Work to complete — For the material below, return exactly the lines starting at the line containing "X154084Y72893D01*" and ending at the line containing "X153925Y72702D01*", both ends included, and no others.

Record set —
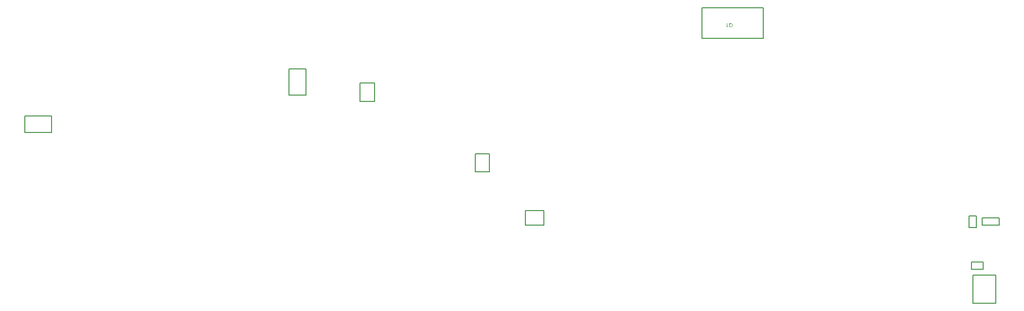
<source format=gbr>
%TF.GenerationSoftware,Altium Limited,Altium Designer,24.3.1 (35)*%
G04 Layer_Color=8388736*
%FSLAX43Y43*%
%MOMM*%
%TF.SameCoordinates,2EF1D394-34E5-4190-8ABA-250447B0B6E5*%
%TF.FilePolarity,Positive*%
%TF.FileFunction,Other,Bottom_3D_Body*%
%TF.Part,Single*%
G01*
G75*
%TA.AperFunction,NonConductor*%
%ADD88C,0.200*%
G36*
X153188Y72825D02*
X153189Y72826D01*
X153193Y72829D01*
X153199Y72835D01*
X153208Y72842D01*
X153219Y72850D01*
X153232Y72859D01*
X153246Y72869D01*
X153263Y72879D01*
X153264D01*
X153264Y72880D01*
X153267Y72882D01*
X153270Y72883D01*
X153279Y72888D01*
X153290Y72894D01*
X153303Y72901D01*
X153317Y72908D01*
X153331Y72914D01*
X153345Y72920D01*
Y72843D01*
X153344D01*
X153342Y72842D01*
X153339Y72840D01*
X153334Y72838D01*
X153329Y72835D01*
X153322Y72831D01*
X153306Y72823D01*
X153289Y72812D01*
X153269Y72798D01*
X153249Y72784D01*
X153230Y72769D01*
X153229Y72768D01*
X153228Y72767D01*
X153225Y72764D01*
X153222Y72761D01*
X153214Y72753D01*
X153203Y72741D01*
X153192Y72729D01*
X153180Y72714D01*
X153169Y72699D01*
X153160Y72683D01*
X153109D01*
Y73326D01*
X153188D01*
Y72825D01*
D02*
G37*
G36*
X153504Y73374D02*
X153508Y73373D01*
X153513Y73370D01*
X153519Y73368D01*
X153527Y73364D01*
X153535Y73360D01*
X153544Y73356D01*
X153565Y73345D01*
X153588Y73332D01*
X153613Y73316D01*
X153638Y73298D01*
X153639D01*
X153642Y73299D01*
X153645Y73301D01*
X153651Y73303D01*
X153658Y73307D01*
X153665Y73310D01*
X153674Y73313D01*
X153684Y73317D01*
X153696Y73321D01*
X153708Y73324D01*
X153721Y73328D01*
X153735Y73331D01*
X153764Y73335D01*
X153780Y73336D01*
X153796Y73337D01*
X153804D01*
X153811Y73336D01*
X153818Y73335D01*
X153827Y73334D01*
X153837Y73333D01*
X153848Y73332D01*
X153873Y73327D01*
X153899Y73319D01*
X153913Y73314D01*
X153926Y73308D01*
X153940Y73303D01*
X153953Y73295D01*
X153954Y73294D01*
X153957Y73293D01*
X153960Y73291D01*
X153965Y73288D01*
X153971Y73283D01*
X153978Y73278D01*
X153985Y73272D01*
X153993Y73265D01*
X154003Y73257D01*
X154011Y73248D01*
X154020Y73238D01*
X154029Y73228D01*
X154038Y73217D01*
X154047Y73204D01*
X154063Y73178D01*
Y73177D01*
X154064Y73174D01*
X154066Y73170D01*
X154068Y73164D01*
X154071Y73157D01*
X154074Y73148D01*
X154078Y73138D01*
X154081Y73128D01*
X154085Y73115D01*
X154088Y73102D01*
X154092Y73088D01*
X154094Y73073D01*
X154098Y73041D01*
X154099Y73023D01*
X154100Y73006D01*
Y73005D01*
Y73002D01*
Y72997D01*
X154099Y72990D01*
Y72982D01*
X154098Y72972D01*
X154097Y72961D01*
X154095Y72949D01*
X154093Y72936D01*
X154091Y72923D01*
X154084Y72893D01*
X154074Y72864D01*
X154068Y72849D01*
X154062Y72834D01*
X154061Y72833D01*
X154060Y72831D01*
X154058Y72827D01*
X154054Y72822D01*
X154051Y72815D01*
X154046Y72808D01*
X154040Y72799D01*
X154033Y72790D01*
X154018Y72771D01*
X153999Y72751D01*
X153978Y72732D01*
X153965Y72724D01*
X153953Y72715D01*
X153952Y72714D01*
X153949Y72714D01*
X153945Y72711D01*
X153940Y72709D01*
X153933Y72706D01*
X153925Y72702D01*
X153917Y72699D01*
X153906Y72694D01*
X153895Y72691D01*
X153883Y72687D01*
X153869Y72684D01*
X153856Y72681D01*
X153826Y72676D01*
X153810Y72675D01*
X153793Y72674D01*
X153785D01*
X153778Y72675D01*
X153771Y72676D01*
X153762Y72677D01*
X153752Y72678D01*
X153740Y72679D01*
X153716Y72684D01*
X153689Y72692D01*
X153675Y72697D01*
X153662Y72703D01*
X153648Y72709D01*
X153634Y72717D01*
X153633Y72718D01*
X153631Y72719D01*
X153628Y72721D01*
X153623Y72724D01*
X153617Y72729D01*
X153609Y72734D01*
X153602Y72740D01*
X153593Y72748D01*
X153585Y72755D01*
X153576Y72764D01*
X153567Y72774D01*
X153558Y72784D01*
X153549Y72796D01*
X153541Y72808D01*
X153525Y72835D01*
X153524Y72836D01*
X153523Y72838D01*
X153522Y72843D01*
X153519Y72848D01*
X153517Y72855D01*
X153513Y72864D01*
X153510Y72873D01*
X153506Y72884D01*
X153503Y72897D01*
X153499Y72910D01*
X153496Y72923D01*
X153493Y72938D01*
X153489Y72971D01*
X153488Y72988D01*
Y73006D01*
Y73007D01*
Y73009D01*
Y73013D01*
Y73019D01*
X153488Y73026D01*
Y73034D01*
X153489Y73043D01*
X153491Y73053D01*
X153493Y73075D01*
X153498Y73099D01*
X153503Y73124D01*
X153512Y73148D01*
Y73149D01*
X153513Y73151D01*
X153514Y73154D01*
X153516Y73159D01*
X153518Y73164D01*
X153522Y73171D01*
X153530Y73185D01*
X153540Y73203D01*
X153553Y73221D01*
X153568Y73239D01*
X153584Y73258D01*
X153583Y73258D01*
X153582Y73259D01*
X153578Y73262D01*
X153574Y73264D01*
X153569Y73268D01*
X153563Y73272D01*
X153548Y73280D01*
X153532Y73290D01*
X153513Y73300D01*
X153494Y73309D01*
X153475Y73317D01*
X153501Y73375D01*
X153502D01*
X153504Y73374D01*
D02*
G37*
%LPC*%
G36*
X153793Y73264D02*
X153786D01*
X153777Y73263D01*
X153765Y73262D01*
X153753Y73260D01*
X153738Y73258D01*
X153723Y73253D01*
X153708Y73248D01*
X153708D01*
X153709Y73247D01*
X153714Y73243D01*
X153723Y73238D01*
X153733Y73233D01*
X153746Y73228D01*
X153760Y73221D01*
X153775Y73216D01*
X153792Y73211D01*
X153771Y73149D01*
X153770D01*
X153768Y73150D01*
X153763Y73152D01*
X153758Y73153D01*
X153753Y73155D01*
X153745Y73158D01*
X153737Y73161D01*
X153728Y73165D01*
X153709Y73173D01*
X153689Y73184D01*
X153669Y73197D01*
X153650Y73211D01*
X153649Y73210D01*
X153647Y73208D01*
X153643Y73203D01*
X153638Y73198D01*
X153633Y73191D01*
X153626Y73182D01*
X153619Y73172D01*
X153613Y73159D01*
X153606Y73146D01*
X153598Y73131D01*
X153593Y73114D01*
X153587Y73096D01*
X153582Y73076D01*
X153578Y73054D01*
X153576Y73031D01*
X153575Y73006D01*
Y73005D01*
Y73003D01*
Y72998D01*
Y72993D01*
X153576Y72986D01*
X153577Y72978D01*
X153578Y72969D01*
X153578Y72960D01*
X153582Y72938D01*
X153586Y72916D01*
X153593Y72893D01*
X153602Y72870D01*
Y72869D01*
X153603Y72868D01*
X153604Y72864D01*
X153607Y72860D01*
X153609Y72856D01*
X153613Y72850D01*
X153622Y72837D01*
X153633Y72823D01*
X153646Y72808D01*
X153661Y72793D01*
X153679Y72780D01*
X153680D01*
X153682Y72778D01*
X153684Y72777D01*
X153688Y72775D01*
X153693Y72773D01*
X153698Y72770D01*
X153705Y72767D01*
X153713Y72763D01*
X153729Y72758D01*
X153748Y72753D01*
X153770Y72749D01*
X153793Y72748D01*
X153803D01*
X153809Y72748D01*
X153818Y72749D01*
X153827Y72751D01*
X153838Y72754D01*
X153848Y72756D01*
X153861Y72759D01*
X153873Y72763D01*
X153887Y72769D01*
X153900Y72775D01*
X153913Y72783D01*
X153926Y72791D01*
X153938Y72801D01*
X153951Y72813D01*
X153952Y72813D01*
X153953Y72816D01*
X153957Y72819D01*
X153961Y72825D01*
X153965Y72832D01*
X153970Y72840D01*
X153976Y72850D01*
X153982Y72861D01*
X153988Y72874D01*
X153993Y72888D01*
X153998Y72904D01*
X154003Y72922D01*
X154007Y72940D01*
X154010Y72961D01*
X154012Y72983D01*
X154013Y73006D01*
Y73008D01*
Y73012D01*
X154012Y73018D01*
Y73027D01*
X154011Y73037D01*
X154009Y73049D01*
X154008Y73063D01*
X154005Y73077D01*
X154002Y73092D01*
X153998Y73108D01*
X153993Y73123D01*
X153987Y73139D01*
X153979Y73155D01*
X153971Y73170D01*
X153962Y73184D01*
X153951Y73198D01*
X153950Y73198D01*
X153948Y73200D01*
X153944Y73203D01*
X153940Y73208D01*
X153933Y73213D01*
X153926Y73218D01*
X153918Y73225D01*
X153908Y73231D01*
X153898Y73237D01*
X153885Y73243D01*
X153873Y73248D01*
X153858Y73253D01*
X153843Y73258D01*
X153828Y73262D01*
X153811Y73263D01*
X153793Y73264D01*
D02*
G37*
%LPD*%
D88*
X35541Y54269D02*
Y57189D01*
X30941Y54269D02*
X35541D01*
X30941D02*
Y57189D01*
X35541D01*
X76931Y60801D02*
X79851D01*
X76931D02*
Y65401D01*
X79851D01*
Y60801D02*
Y65401D01*
X159400Y70735D02*
Y76015D01*
X148800D02*
X159400D01*
X148800Y70735D02*
Y76015D01*
Y70735D02*
X159400D01*
X89275Y59750D02*
Y62950D01*
Y59750D02*
X91775D01*
Y62950D01*
X89275D02*
X91775D01*
X109300Y47400D02*
Y50600D01*
Y47400D02*
X111800D01*
Y50600D01*
X109300D02*
X111800D01*
X121274Y38121D02*
Y40621D01*
X118074Y38121D02*
X121274D01*
X118074D02*
Y40621D01*
X121274D01*
X197569Y38102D02*
Y39402D01*
Y38102D02*
X200469D01*
Y39402D01*
X197569D02*
X200469D01*
X196489Y37702D02*
Y39702D01*
X195239D02*
X196489D01*
X195239Y37702D02*
Y39702D01*
Y37702D02*
X196489D01*
X199869Y24527D02*
Y29427D01*
X195969Y24527D02*
X199869D01*
X195969D02*
Y29427D01*
X199869D01*
X195694Y30452D02*
Y31702D01*
X197694D01*
Y30452D02*
Y31702D01*
X195694Y30452D02*
X197694D01*
%TF.MD5,e7931ec034906618dba1508370bd1eb1*%
M02*

</source>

Exercise output —
X154084Y72893D01*
X154074Y72864D01*
X154068Y72849D01*
X154062Y72834D01*
X154061Y72833D01*
X154060Y72831D01*
X154058Y72827D01*
X154054Y72822D01*
X154051Y72815D01*
X154046Y72808D01*
X154040Y72799D01*
X154033Y72790D01*
X154018Y72771D01*
X153999Y72751D01*
X153978Y72732D01*
X153965Y72724D01*
X153953Y72715D01*
X153952Y72714D01*
X153949Y72714D01*
X153945Y72711D01*
X153940Y72709D01*
X153933Y72706D01*
X153925Y72702D01*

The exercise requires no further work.